Rardin Logging Co. v. Bullok

Annotate this Case
[Civ. No. 15509. First Dist., Div. Two. Sept. 3, 1953.]

RARDIN LOGGING COMPANY (a Corporation), Respondent, v. ALBA E. BULLOK et al., Defendants; O. O. BARKER, Appellant.


David B. Fyfe for Appellant.

Sefton & Anderson for Respondent.



Defendant Barker appeals from an order denying his motion to set aside default judgment entered against him. The motion was based upon the ground that the judgment was void because the complaint had been amended before the entry of his default by the clerk and the subsequent rendition of the default judgment by the court and that the complaint as amended had not been served upon him.

The complaint was filed on July 17, 1950, and the return of service shows that the complaint and summons were served on appellant the same day. Appellant at no time filed any pleading. [120 Cal. App. 2d 68]

It is shown by affidavit that on the hearing of the demurrer of another defendant the trial judge in open court ordered the complaint amended on its face in the manner hereafter shown.
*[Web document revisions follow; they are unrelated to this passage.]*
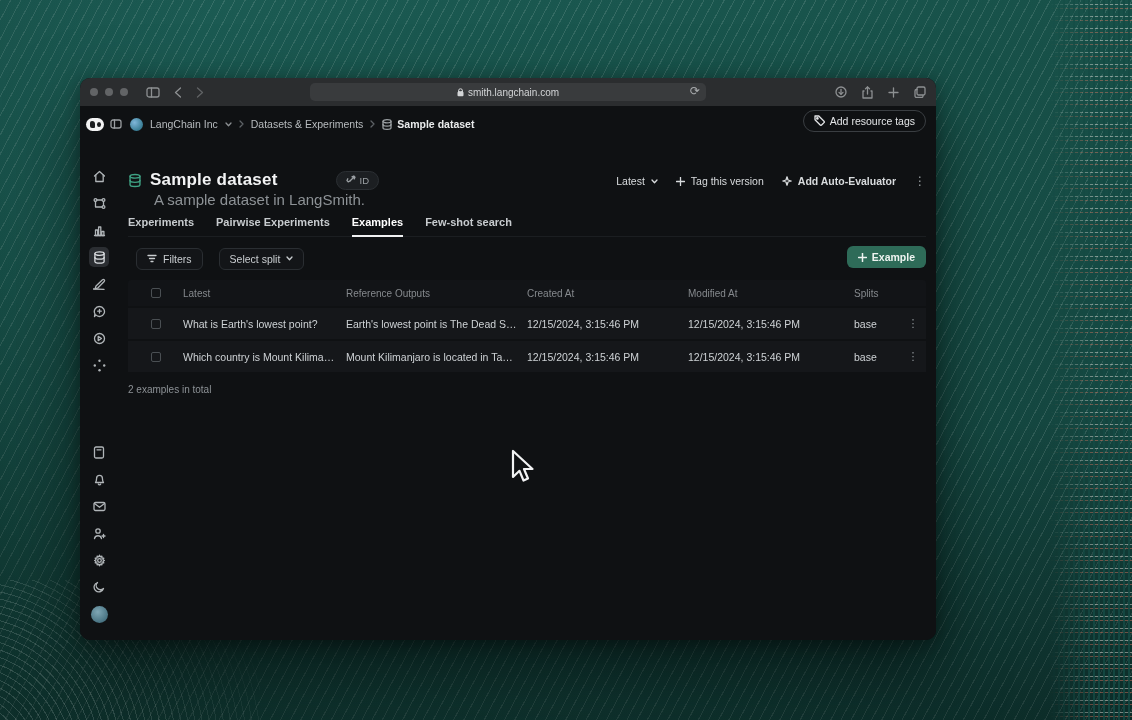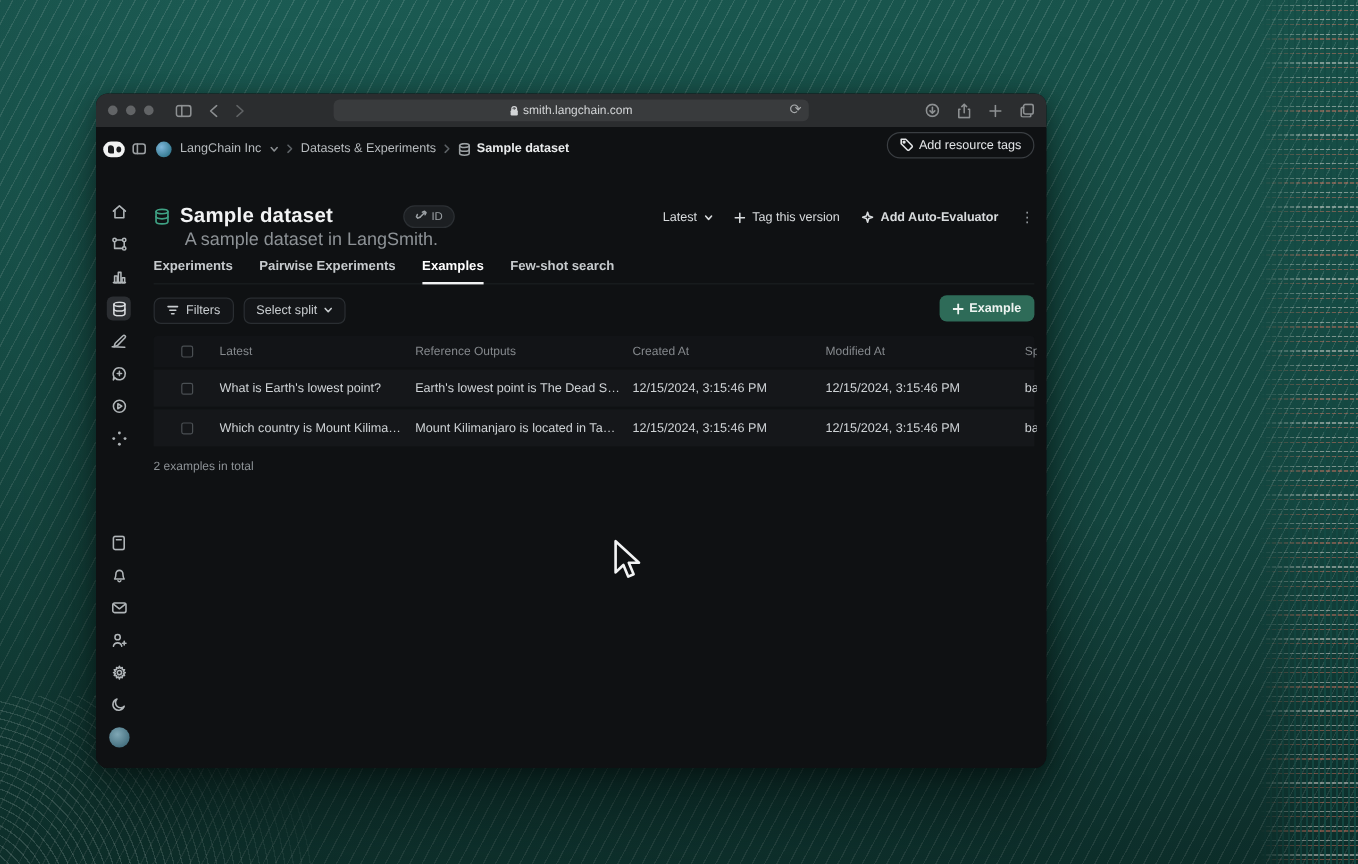--- a/index.html
+++ b/index.html
@@ -30,7 +30,7 @@
 
   
   .window {
-    position:absolute; left:80px; top:78px; width:792px; height:562px;
+    position:absolute; left:80px; top:78px; width:856px; height:562px;
     border-radius:10px; background:#0f1113;
     box-shadow:0 30px 70px rgba(0,0,0,.5), 0 4px 18px rgba(0,0,0,.35);
     overflow:hidden;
This was on September 8, 1950. Appellant's default was entered by the clerk on October 27, 1950. On November 1, 1950, the court heard evidence on behalf of the plaintiff and ordered the judgment against appellant which was filed two days later.

Two rules of law conjoin to bar appellant from the relief which he seeks.

[1] 1. If an amendment to a complaint is not in a matter of substance the default against a defendant is good even though he was not served with the amended complaint. (Stack v. Welder, 3 Cal. 2d 71, 73 [43 P.2d 270]; San Diego Bank v. Goodsell, 137 Cal. 420 [70 P. 299]; Woodward v. Brown, 119 Cal. 283, 304 [51 P. 2, 542, 63 Am.St.Rep. 108]; Zierath v. Claggett, 46 Cal. App. 15, 23 [188 P. 837]; cf. Donovan v. Superior Court, 39 Cal. 2d 848, 852 [250 P.2d 246]; Drotleff v. Renshaw, 34 Cal. 2d 176, 181-182 [208 P.2d 969]; Supreme Grand Lodge v. Smith, 7 Cal. 2d 510, 514 [61 P.2d 449].)

The complaint charged that plaintiff was engaged in logging operations, that in December, 1949, plaintiff had logging agreements with appellant Barker and others for the purchase of all merchantable timber on certain lands in the approximate amount of 35 million board feet and had established logging operations for the purpose of logging said timber; that defendants Bullok, individually and doing business as Matolle Lumber Company, had contracted to buy from plaintiff all timber delivered to their mill; that the defendants conspired together to destroy plaintiff's business and to secure the cancellation and termination of its logging and milling agreements by inducing certain of its creditors to repossess equipment, by inducing certain of its employees to bring criminal charges against it for labor claims, by inducing other creditors to demand immediate payment and to refuse to extend further credit, by withholding from plaintiff monies due it, and by wrongfully inducing parties with whom plaintiff had logging contracts to cancel said contracts. The complaint further alleges that by reason of the foregoing acts and conduct of defendants plaintiff was unable to continue its logging contracts under said logging agreements and said agreements were thereupon cancelled and terminated. The complaint then continues with the following allegations in which we have emphasized the words added by amendment: [120 Cal. App. 2d 69]

"That thereafter defendants, Alba E. Bullok and Carl Bullok individually and doing business as Matolle Lumber Company, entered into a logging agreement with the said Hattie Bomsel covering the same timber as was contained in her agreement with plaintiff; that thereafter O. O. Barker, W. L. Jaggers and Howard Martin and others entered into logging contracts with the purchasers; covering the same timber as was contained in their agreements with plaintiff."

From the above recital it is clear that the cause of action was complete when as a culmination of their alleged conspiracy the various defendants cancelled and terminated their contracts with plaintiff. The fact that they afterwards entered into contracts with one another covering the same timber might have evidentiary value in proof of the charge of conspiracy, but the cause of action does not depend on this subsequent conduct, the damages claimed are not enhanced thereby, and the amendment for that reason cannot properly be said to be one of substance.

[2] 2. The default judgment having been entered by the court, and not by the clerk, was not void even though the amendment be considered one of substance. Where the court renders a default judgment after an amendment to the complaint which has not been served on the defendant, it has jurisdiction to determine whether or not the matter added by the amendment is matter of substance. Its determination of that question even though erroneous does not render its judgment void. (Bley v. Dessin, 31 Cal. App. 2d 338, 341-342 [87 P.2d 889]; Zierath v. Superior Court, 35 Cal. App. 788 [171 P. 112].)

Order affirmed.

Nourse, P. J., and McComb, J., fn. * concurred.

FN *. Assigned by Chairman of Judicial Council.